3 answers
To find the distance between two points in a coordinate plane using the Pythagorean Theorem, we can use the distance formula:
\[ d = \sqrt{(x_2 - x_1)^2 + (y_2 - y_1)^2} \]
However, you haven’t provided the coordinates of the two points between which you need to find the distance. If you can provide those coordinates, I can perform the calculation for you and determine the correct length rounded to the nearest hundredth.
Given the points \( A(2, -3) \) and \( B(5, 5) \), we can apply the distance formula:
\[ d = \sqrt{(x_2 - x_1)^2 + (y_2 - y_1)^2} \]
Here, \( (x_1, y_1) = (2, -3) \) and \( (x_2, y_2) = (5, 5) \).

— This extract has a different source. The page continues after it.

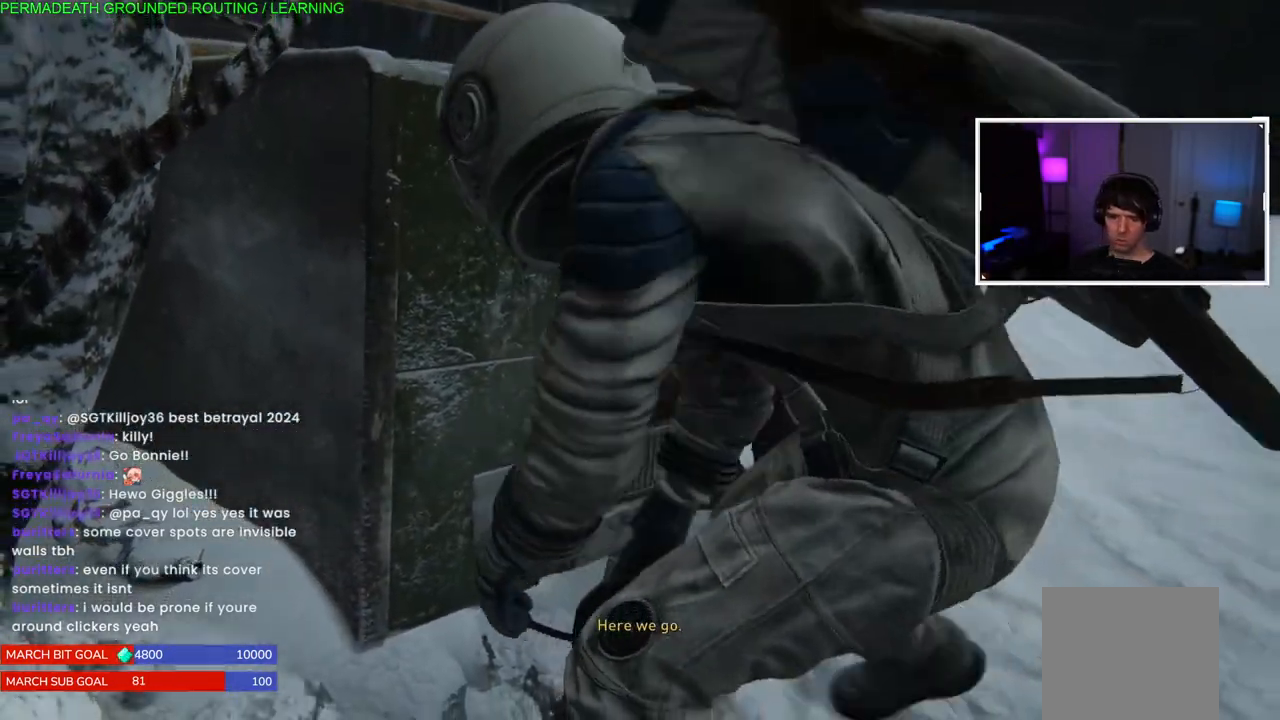
{"buttons": [], "left_stick": "center", "right_stick": "center", "events": []}
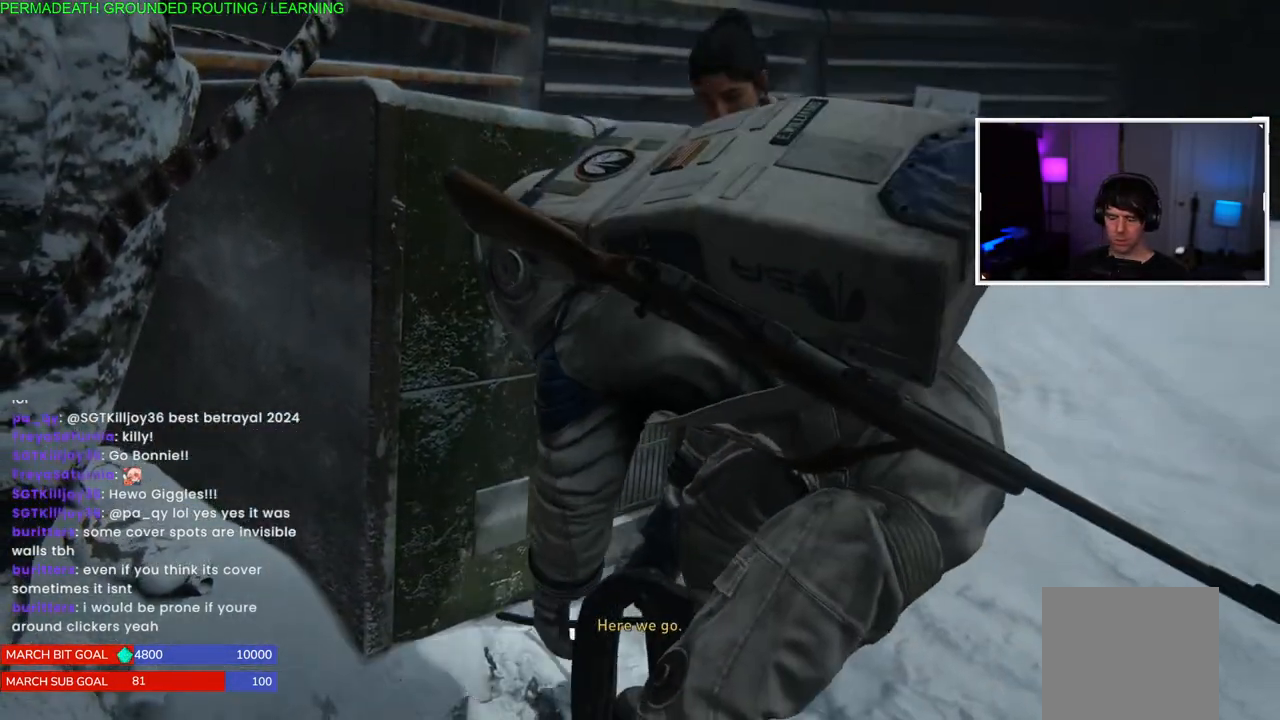
{"buttons": [], "left_stick": "center", "right_stick": "center", "events": [[100, "left_stick", "down-left"], [333, "left_stick", "center"]]}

Now, substituting the values:
\[ d = \sqrt{(5 - 2)^2 + (5 - (-3))^2} \]
Calculating the differences:
\[ d = \sqrt{(3)^2 + (8)^2} \] \[ d = \sqrt{9 + 64} \] \[ d = \sqrt{73} \]
Calculating the square root:
\[ d \approx 8.54 \]
Therefore, the length between the two points is approximately 8.54 (rounded to the nearest hundredth).